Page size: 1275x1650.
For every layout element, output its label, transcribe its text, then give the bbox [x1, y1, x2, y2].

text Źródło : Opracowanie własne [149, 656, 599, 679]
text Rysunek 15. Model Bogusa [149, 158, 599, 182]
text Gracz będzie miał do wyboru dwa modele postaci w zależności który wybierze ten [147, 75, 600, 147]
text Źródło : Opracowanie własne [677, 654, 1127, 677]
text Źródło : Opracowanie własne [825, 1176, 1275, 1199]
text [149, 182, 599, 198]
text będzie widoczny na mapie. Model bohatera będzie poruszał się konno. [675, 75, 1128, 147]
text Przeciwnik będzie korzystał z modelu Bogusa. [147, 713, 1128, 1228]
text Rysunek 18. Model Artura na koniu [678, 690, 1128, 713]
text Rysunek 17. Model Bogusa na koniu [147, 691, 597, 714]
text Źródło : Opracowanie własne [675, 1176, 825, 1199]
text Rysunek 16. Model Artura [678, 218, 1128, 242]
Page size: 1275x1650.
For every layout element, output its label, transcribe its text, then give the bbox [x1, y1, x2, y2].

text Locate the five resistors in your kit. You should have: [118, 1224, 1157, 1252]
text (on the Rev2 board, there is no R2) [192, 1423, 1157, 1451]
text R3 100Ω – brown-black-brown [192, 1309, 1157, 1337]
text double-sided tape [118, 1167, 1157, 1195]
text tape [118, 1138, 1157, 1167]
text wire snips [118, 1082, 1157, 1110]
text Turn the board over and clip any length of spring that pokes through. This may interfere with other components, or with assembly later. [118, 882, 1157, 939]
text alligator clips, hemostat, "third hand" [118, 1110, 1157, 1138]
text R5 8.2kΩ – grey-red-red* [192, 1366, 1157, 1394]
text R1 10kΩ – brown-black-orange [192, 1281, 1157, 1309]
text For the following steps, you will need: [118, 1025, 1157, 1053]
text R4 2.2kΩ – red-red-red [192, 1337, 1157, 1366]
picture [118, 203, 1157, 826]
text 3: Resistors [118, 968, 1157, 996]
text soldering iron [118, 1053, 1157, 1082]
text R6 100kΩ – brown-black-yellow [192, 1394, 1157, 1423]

———

▸ Objective: Reproduce every line of the entries above without changing a single character.

▸ Solved exercise:
Page size: 1275x1650.
For every layout element, output its label, transcribe its text, then give the bbox [x1, y1, x2, y2].

text Źródło : Opracowanie własne [149, 656, 599, 679]
text Rysunek 15. Model Bogusa [149, 158, 599, 182]
text Gracz będzie miał do wyboru dwa modele postaci w zależności który wybierze ten [147, 75, 600, 147]
text Źródło : Opracowanie własne [677, 654, 1127, 677]
text Źródło : Opracowanie własne [825, 1176, 1275, 1199]
text [149, 182, 599, 198]
text będzie widoczny na mapie. Model bohatera będzie poruszał się konno. [675, 75, 1128, 147]
text Przeciwnik będzie korzystał z modelu Bogusa. [147, 713, 1128, 1228]
text Rysunek 18. Model Artura na koniu [678, 690, 1128, 713]
text Rysunek 17. Model Bogusa na koniu [147, 691, 597, 714]
text Źródło : Opracowanie własne [675, 1176, 825, 1199]
text Rysunek 16. Model Artura [678, 218, 1128, 242]
Page size: 1275x1650.
For every layout element, output its label, transcribe its text, then give the bbox [x1, y1, x2, y2].

text Locate the five resistors in your kit. You should have: [118, 1224, 1157, 1252]
text (on the Rev2 board, there is no R2) [192, 1423, 1157, 1451]
text R3 100Ω – brown-black-brown [192, 1309, 1157, 1337]
text double-sided tape [118, 1167, 1157, 1195]
text tape [118, 1138, 1157, 1167]
text wire snips [118, 1082, 1157, 1110]
text Turn the board over and clip any length of spring that pokes through. This may interfere with other components, or with assembly later. [118, 882, 1157, 939]
text alligator clips, hemostat, "third hand" [118, 1110, 1157, 1138]
text R5 8.2kΩ – grey-red-red* [192, 1366, 1157, 1394]
text R1 10kΩ – brown-black-orange [192, 1281, 1157, 1309]
text For the following steps, you will need: [118, 1025, 1157, 1053]
text R4 2.2kΩ – red-red-red [192, 1337, 1157, 1366]
picture [118, 203, 1157, 826]
text 3: Resistors [118, 968, 1157, 996]
text soldering iron [118, 1053, 1157, 1082]
text R6 100kΩ – brown-black-yellow [192, 1394, 1157, 1423]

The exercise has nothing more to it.